誕生会の招待状
「お嬢様。これが今月の招待状です」
改装して執務室にした客室の椅子に座って書類に目を通していると、家令のセディが一礼をして招待状を持ってくる。
引き籠もり生活も長くなると誘いはめっきり減っていた。形式的に届く2、3通の手紙に混じって、王家の印が押された封筒が入っていた。
「アレクレイド王子の生誕を祝う祝賀会……」
この国の全ての貴族に配られているだろう、その内容は2ヶ月先の誕生会への招待状だ。
ただ封筒の中にはアレクレイドの自筆とみられるメッセージカードが一緒に添えられていた。
『君と俺の誕生会を共に祝いたい』
今までも彼に関係する催しの際には度々こういったメッセージが混ざっていた。
アレクレイドは20歳を目前にして婚約者も決まっていない。もしかしたら若い未婚の令嬢にはすべからく送っているのかもしれない。
それでもラファーリアは嬉しかった。
この屋敷から出られないラファーリアに参加の返事など出来るはずがないとしても。
彼に初めて会った時から、ラファーリアにはない決断力や揺るがない意志の強さにずっと憧れているのだ。

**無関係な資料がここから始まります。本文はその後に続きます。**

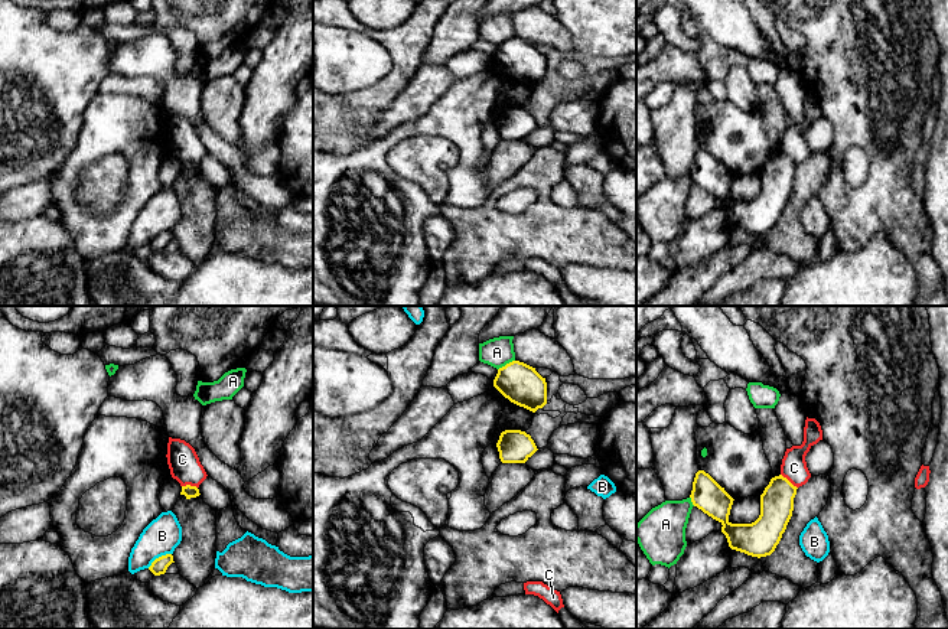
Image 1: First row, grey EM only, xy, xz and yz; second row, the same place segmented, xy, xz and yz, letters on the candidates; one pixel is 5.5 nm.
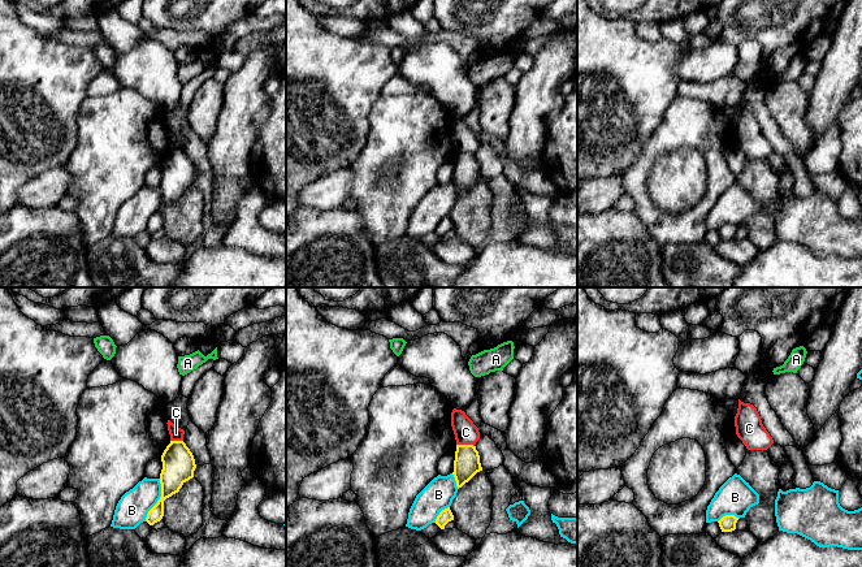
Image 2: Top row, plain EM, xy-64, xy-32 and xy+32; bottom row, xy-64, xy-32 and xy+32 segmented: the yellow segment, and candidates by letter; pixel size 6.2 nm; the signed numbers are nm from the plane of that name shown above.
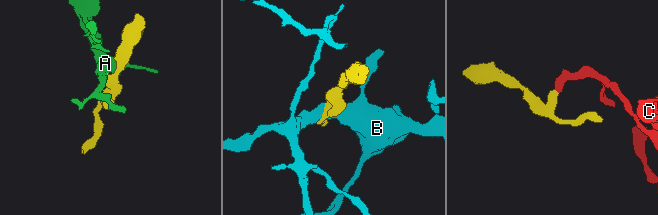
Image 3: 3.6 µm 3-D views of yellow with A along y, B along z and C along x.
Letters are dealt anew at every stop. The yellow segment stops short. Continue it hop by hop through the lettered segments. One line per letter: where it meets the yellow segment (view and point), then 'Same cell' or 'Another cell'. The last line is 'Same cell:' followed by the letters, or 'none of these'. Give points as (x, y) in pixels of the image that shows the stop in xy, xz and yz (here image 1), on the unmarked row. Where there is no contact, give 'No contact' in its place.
A: Touches yellow at xz (507, 41). Another cell
B: Touches yellow at xy (159, 234). Another cell
C: Touches yellow at yz (788, 157). Another cell
Same cell: none of these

「……ありがとう。爺や。いつもの様に欠席のお返事をしておくわ」
「……お嬢様。お嬢様の御髪を結いたいとハンナが申しておりましたよ。呼びつけてもよろしいでしょうか?」
気落ちしているのが伝わってしまったのだろう。セディが気遣うように訊いてくる。
セディとその伴侶のハンナはラファーリアが産まれるより前からスカーラッド家に仕えている老齢の夫婦だった。
家族のいないラファーリアを肉親の様に扱ってくれるのは、もうこの2人だけだ。
「どこにも出掛けられないのに意味がないわ」
「意味などなくても。爺と婆はラファーリア様に少しでも喜んで頂ければ満足です」
「……じゃあ、久しぶりにお願いしてみようかな」
相好を崩してハンナを呼びに去ったセディを待っている間に、返事を返してしまおうとペンを取る。

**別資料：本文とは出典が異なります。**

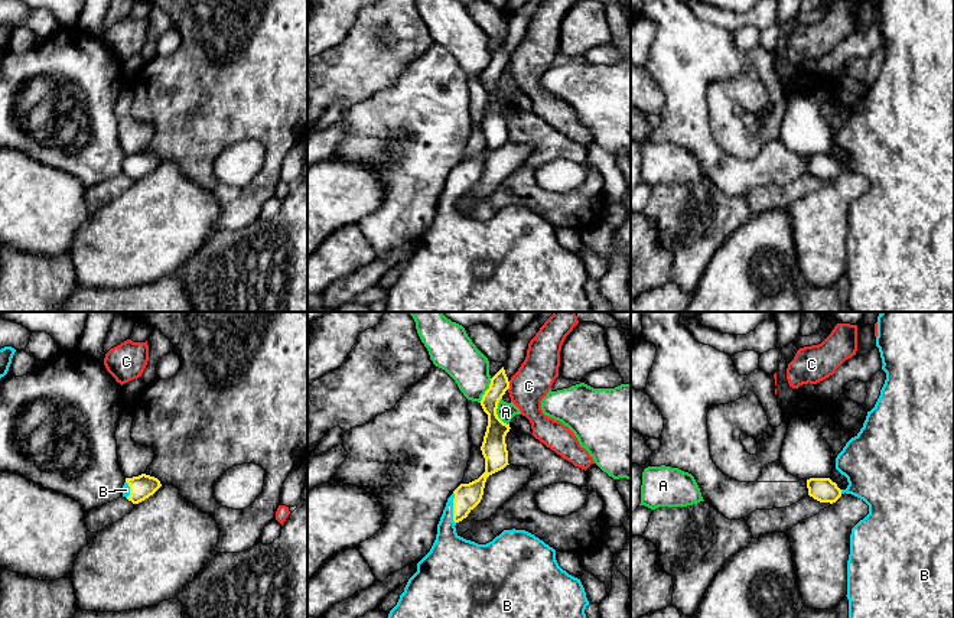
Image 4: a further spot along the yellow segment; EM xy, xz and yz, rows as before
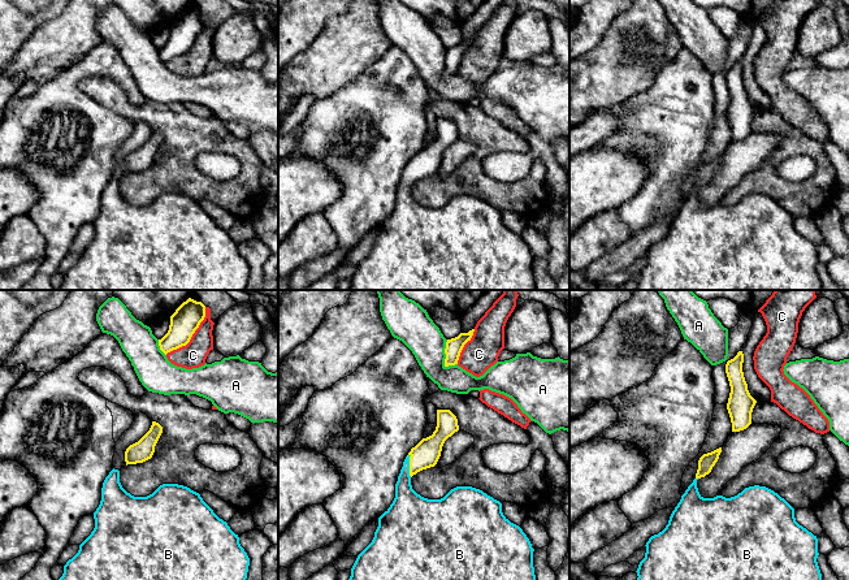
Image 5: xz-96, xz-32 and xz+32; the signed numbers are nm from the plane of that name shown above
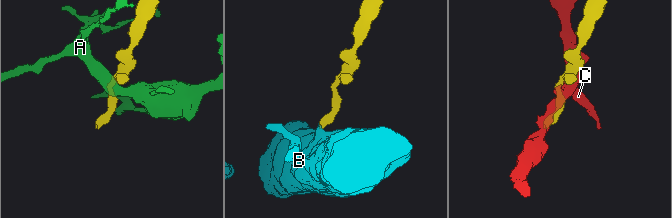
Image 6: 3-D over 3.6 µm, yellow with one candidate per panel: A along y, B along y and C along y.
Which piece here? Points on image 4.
A: Touches yellow at xz (495, 88). Another cell
B: Touches yellow at xz (453, 185). Same cell
C: Touches yellow at xz (508, 62). Another cell
Same cell: B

『体調が優れず参加は見送らせて頂きます。アレクレイド王子が無事にお誕生を迎えられる日を楽しみにしております』
「……本当に」
アレクレイドが20歳を越えて、それをラファーリアが祝う時など来ない。来てはいけないのだ。
悲しい訳ではない。それはもうずっと前から決めている事だった。
それこそ彼と出会った6年前の頃から。